Other people might say it rocks the boat to have a GROUP! at a callsite that doesn't execute unconditionally. But branch slots are already rocking the boat...they're not evaluative, so they can see quotes:
>> if true '<foo>
== <foo>
(You can read all about it with Soft-Quoted Branching...if you've forgotten)
What Would This Inhibit?
For most cases, not running the group unless the branch runs is better. Even if your branch-making code has no side-effects, it's better for performance not to run it unless you have to. Lambdas are a good example...if you wanted to say switch x [...] then (x -> [...]) you could avoid an entire function generation just by having it in a GROUP! like this.
But if you imagine something like a "branch generator" that generates branches in a certain order, and you wanted to position them using that order...you'd need to use a COMPOSE:
do compose [either (branch-gen) (branch-gen)]
I don't think that's too much of a tax to pay for that intent. It looks fine and conveys exactly what it is...clearly running both branch generations for the COMPOSE step prior to the EITHER.
What I'm more hesitant about is that hard-quoting behavior for branches to not run GROUP!s at the callsites is a fairly early curveball.
But maybe it's just an example of the language being fluid.
Drat! A Mechanical Foil
(I'm not sure if the practice of writing out the reasoning before trying experiments is a good one, because I usually find some issue pretty quickly when I try them...but...)
So the feature of Lambdas for Branches relies on something that is tied to non-hard-quoting semantics.
Rightly or wrongly... the decision was that in an "escapable" quoting slot (e.g. one that would accept a GROUP! and evaluate code)...that escapable slot was also willing to accept something produced by a left-quoting construct on the right hand side.

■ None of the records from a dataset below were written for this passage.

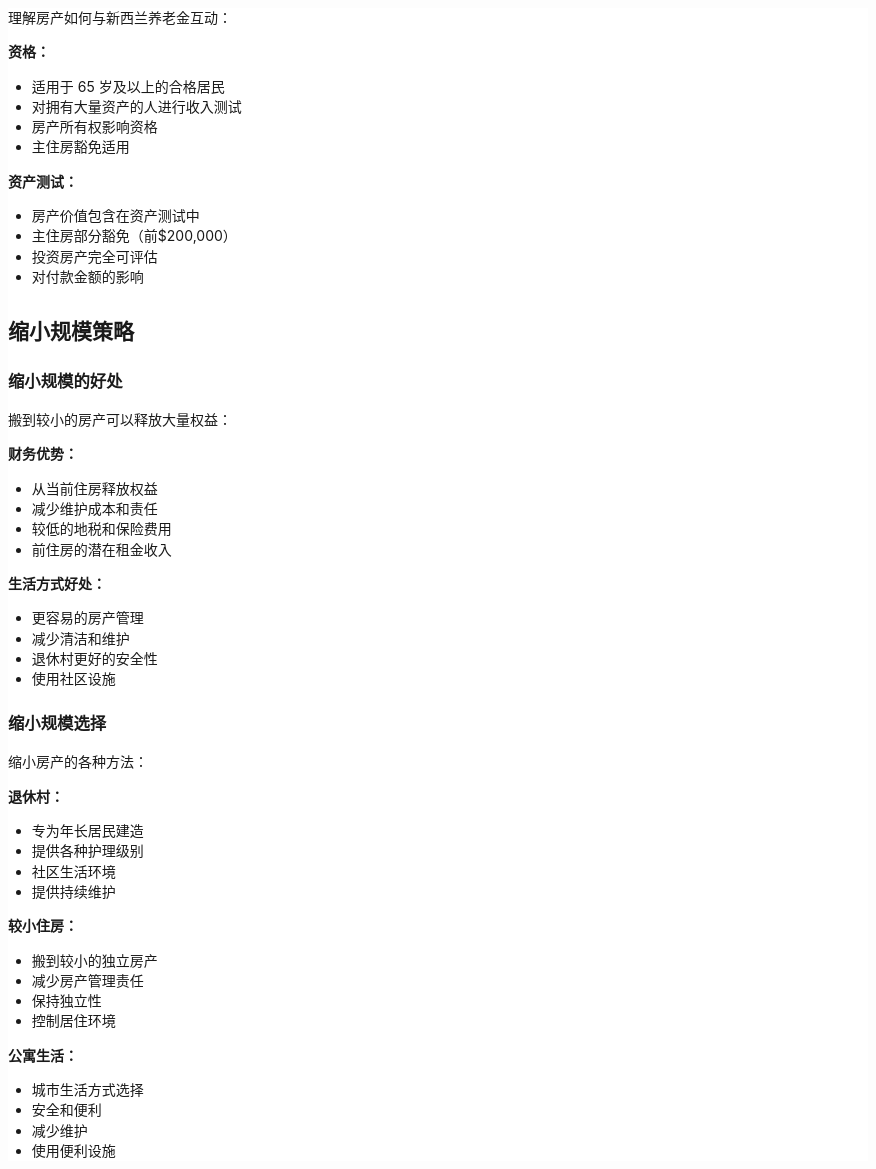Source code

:理解房产如何与新西兰养老金互动：

**资格：**

- 适用于 65 岁及以上的合格居民
- 对拥有大量资产的人进行收入测试
- 房产所有权影响资格
- 主住房豁免适用

**资产测试：**

- 房产价值包含在资产测试中
- 主住房部分豁免（前$200,000）
- 投资房产完全可评估
- 对付款金额的影响

## 缩小规模策略

### 缩小规模的好处

搬到较小的房产可以释放大量权益：

**财务优势：**

- 从当前住房释放权益
- 减少维护成本和责任
- 较低的地税和保险费用
- 前住房的潜在租金收入

**生活方式好处：**

- 更容易的房产管理
- 减少清洁和维护
- 退休村更好的安全性
- 使用社区设施

### 缩小规模选择

缩小房产的各种方法：

**退休村：**

- 专为年长居民建造
- 提供各种护理级别
- 社区生活环境
- 提供持续维护

**较小住房：**

- 搬到较小的独立房产
- 减少房产管理责任
- 保持独立性
- 控制居住环境

**公寓生活：**

- 城市生活方式选择
- 安全和便利
- 减少维护
- 使用便利设施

I'm not too keen on coming up with another parameter convention that is "hard quoted unless a lambda decides it wants to evaluate and put something there". So that sort of kills this idea...so long as it's plain GROUP! that is considered to be what defeats quoting.
But there are still avenues of attack...
One might be that GET-GROUP! is the "sneaky quoting defeater" instead of plain GROUP!. When you think about it, if X and X/Y are quoted by soft quotes but :X and :X/Y aren't... why wouldn't it be :(FOO BAR) instead of (FOO BAR) to undermine a quoting site...with ordinary GROUP!s quoted normally?
So like this:
>> either true (print "a" [<a>]) (print "b" [<b>])
a
== <a>
>> either true :(print "a" [<a>]) :(print "b" [<b>])
a
b
== <a>
To me, that feels more natural...that the colon is asking for subversion of the quote.
Interestingly, you could mix and match...here, seen getting it out of order:
>> either true (print "a" [<a>]) :(print "b" [<b>])
b
a
== <a>
If it were done this way, then it suggests that GROUP! is acceptable as a parameter from direct quoting...but what if you got a GROUP! produced by the subverted quoting?
>> if true :(print "a" '(print "b" [<c>]))
a
b
== <c>
That's just what would naturally happen. Seems all right to me, but it's not clear how you would stop it if you wanted to (as in today's situation, you wouldn't know as the recipient of an escaped quote if what you got was generated by an escape or not.) So if this bothered you, you couldn't use escaping and would have to hard quote it.
Anyway, what this really does is raise some questions about how people feel about the quoting of groups and branching.
I am finding myself leaning pretty heavily on the side of saying that it is most convenient if a plain GROUP! in a branch slot does not run its branch generation behavior unless the branch is taken. Which is a bit of a shift for me...as I'd favored "normal" evaluation semantics more often. But it's just seeming that practically speaking it's cleaner to leverage the quoting.